Arun Jaitley slammed opposition parties backing Mamata Banerjee's ongoing sit-in.
Highlights
- Arun Jaitley hit out at opposition for backing Mamata Banerjee
- Mamata Banerjee is on Day 3 of her protest against centre
- Protest to "project herself as nucleus of India's opposition": Mr Jaitley
New Delhi: Union Minister Arun Jaitley hit out at West Bengal Chief Minister who is on a sit-in, protesting against the central government. Responding sharply to Ms Banerjee's massive protest and the outpour of support from other opposition parties, Mr. Jaitley, in a blog, attacked the opposition, calling it "a Kleptocrat's Club".
"Mamata Banerjee's disproportionate over-reaction to the CBI wanting to interrogate the Kolkata Police Chief has flagged several issues for a public discourse. The most important being that a Kleptocrat's Club now aspires to capture the reigns of India," Mr Jaitley wrote. Opposition leaders like Rahul Gandhi, N Chandrababu Naidu, Arvind Kejriwal and Akhilesh Yadav pledged their support to the Trinamool Congress chief. Tejashwi Yadav and the DMK's Kanimozhi met Ms Banerjee at the protest site in Kolkata on Monday.
Mr. Jaitley, who is in New York for treatment, said Mamata Banerjee is staging the dharna to "project herself as the nucleus of India's opposition."

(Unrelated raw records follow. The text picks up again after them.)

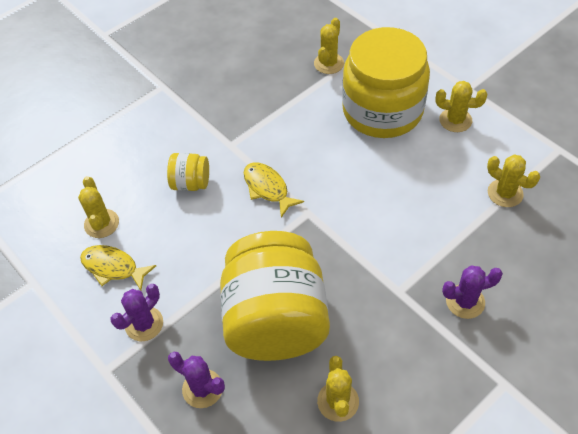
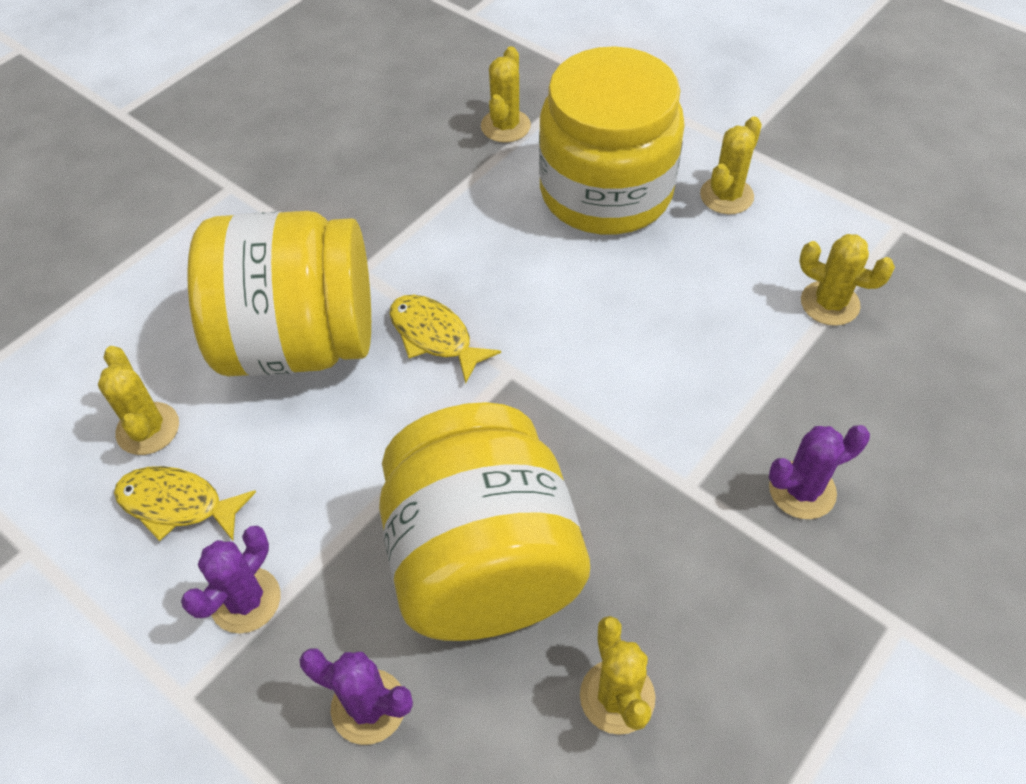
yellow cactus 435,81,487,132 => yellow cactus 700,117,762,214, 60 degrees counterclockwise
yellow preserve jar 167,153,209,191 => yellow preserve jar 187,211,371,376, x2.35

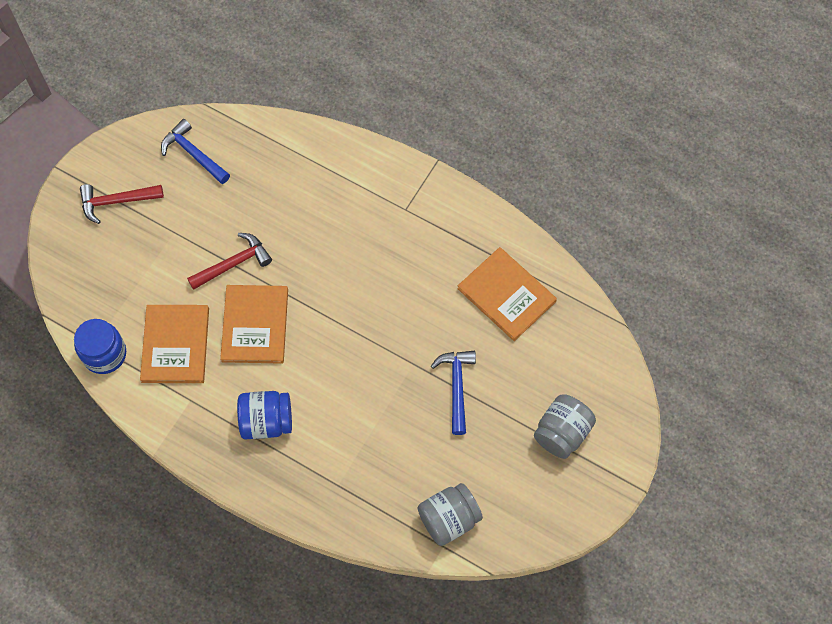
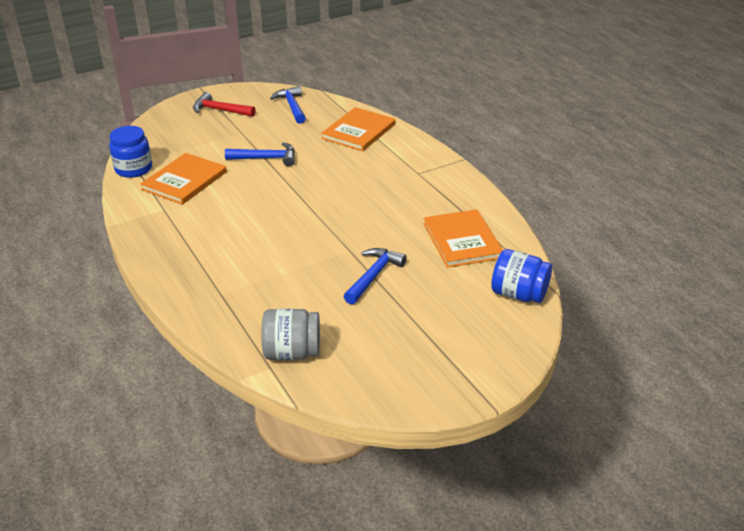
red hammer 187,233,272,290 => blue hammer 225,142,295,166
orange book 220,285,288,364 => orange book 321,107,395,151, moved
blue preserve jar 237,391,292,439 => blue preserve jar 491,249,552,303, moved
ash-grey preserve jar 534,394,596,459 => nothing

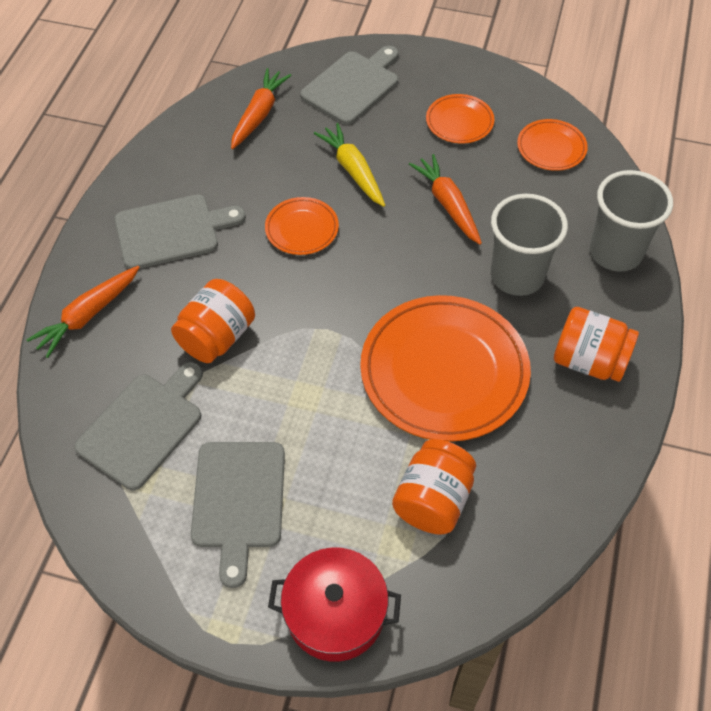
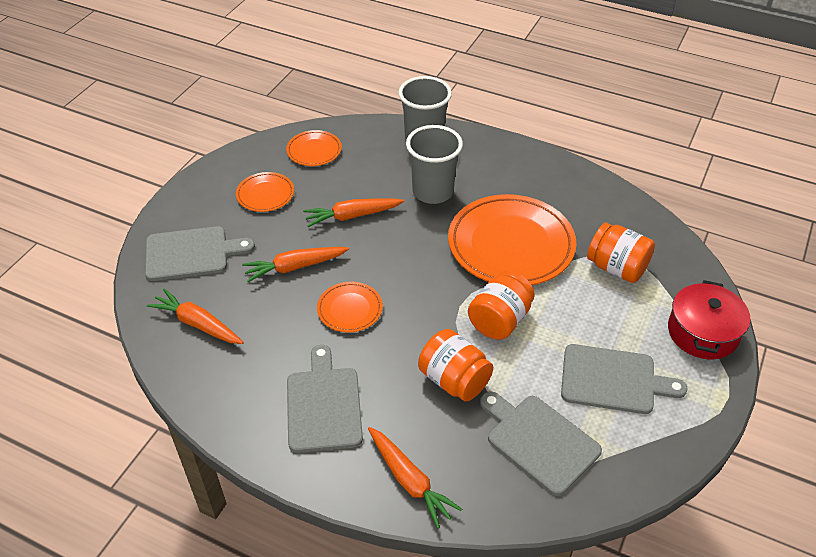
ash-grey bread board 300,46,398,125 => ash-grey bread board 145,226,255,281, 120 degrees clockwise
yellow carrot 314,123,385,207 => orange carrot 242,247,349,282
orange preserve jar 554,307,639,382 => orange preserve jar 468,270,535,340, moved

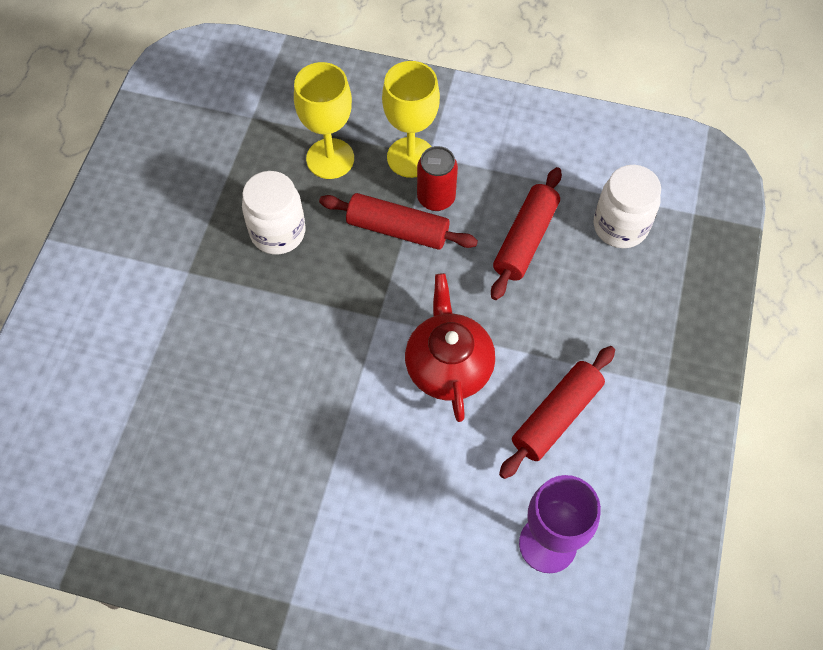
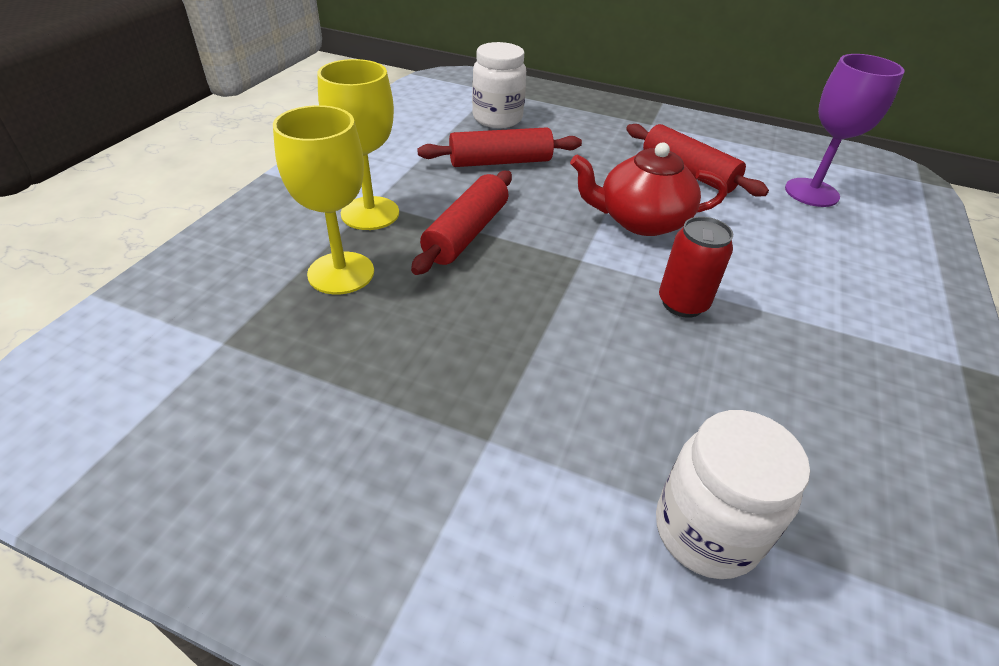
red can 417,146,458,211 => red can 659,216,733,318, moved
red rolling pin 491,167,562,300 => red rolling pin 417,127,582,167, 45 degrees counterclockwise
white preserve jar 242,171,306,254 => white preserve jar 656,410,810,579, moved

Mamata Banerjee began her protest against the centre on Sunday evening after a showdown between Kolkata Police and officials of the Central Bureau of Investigation (CBI) over investigations into two chit fund scams in Bengal. A CBI team that wanted to question Kolkata police chief Rajeev Kumar was taken to a police station and detained for hours before they were released.
Ms Banerjee declared her agitation to "save the constitution" and said she was ready to face the consequences. She accused the centre of sending CBI officers after "one of the best officers in the world".
Mamata Banerjee has been sitting on a protest in Kolkata since Sunday.
Arun Jaitley said that the chit fund scams were unearthed in 2012-13 and its investigations were handed over to the CBI by the Supreme Court.
"If a Police Officer is also required to be interrogated, how does it become a 'super emergency', "assault on Federalism", or 'destruction of Institutions'?" he said.
The centre told the Supreme Court on Monday that Rajeev Kumar is a "potential accused" in the investigation into Saradha and Rose Valley chit fund scams and asked the court to order him to surrender all evidence, fearing that he may try to destroy electronic evidence.
The Supreme Court will take up the petition today.
Mr Jaitley justified the CBI's action, saying the constitutional framework clearly defines the sharing of functions between the centre and the state and that it does not permit an overlap.